### PROBLEM DESCRIPTION:
Your job is to copy the data that follows exactly, every line included.

### DATASET CONTENT:
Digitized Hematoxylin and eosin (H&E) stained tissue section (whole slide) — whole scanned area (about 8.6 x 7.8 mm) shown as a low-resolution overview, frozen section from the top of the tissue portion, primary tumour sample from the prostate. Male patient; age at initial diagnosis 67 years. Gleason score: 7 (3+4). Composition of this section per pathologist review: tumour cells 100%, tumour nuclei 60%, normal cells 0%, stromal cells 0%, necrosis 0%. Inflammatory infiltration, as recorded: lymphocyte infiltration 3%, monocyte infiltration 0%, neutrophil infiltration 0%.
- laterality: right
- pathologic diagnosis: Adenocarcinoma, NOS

### RESPONSE AREA:
Digitized Hematoxylin and eosin (H&E) stained tissue section (whole slide) — whole scanned area (about 8.6 x 7.8 mm) shown as a low-resolution overview, frozen section from the top of the tissue portion, primary tumour sample from the prostate. Male patient; age at initial diagnosis 67 years. Gleason score: 7 (3+4). Composition of this section per pathologist review: tumour cells 100%, tumour nuclei 60%, normal cells 0%, stromal cells 0%, necrosis 0%. Inflammatory infiltration, as recorded: lymphocyte infiltration 3%, monocyte infiltration 0%, neutrophil infiltration 0%.
- laterality: right
- pathologic diagnosis: Adenocarcinoma, NOS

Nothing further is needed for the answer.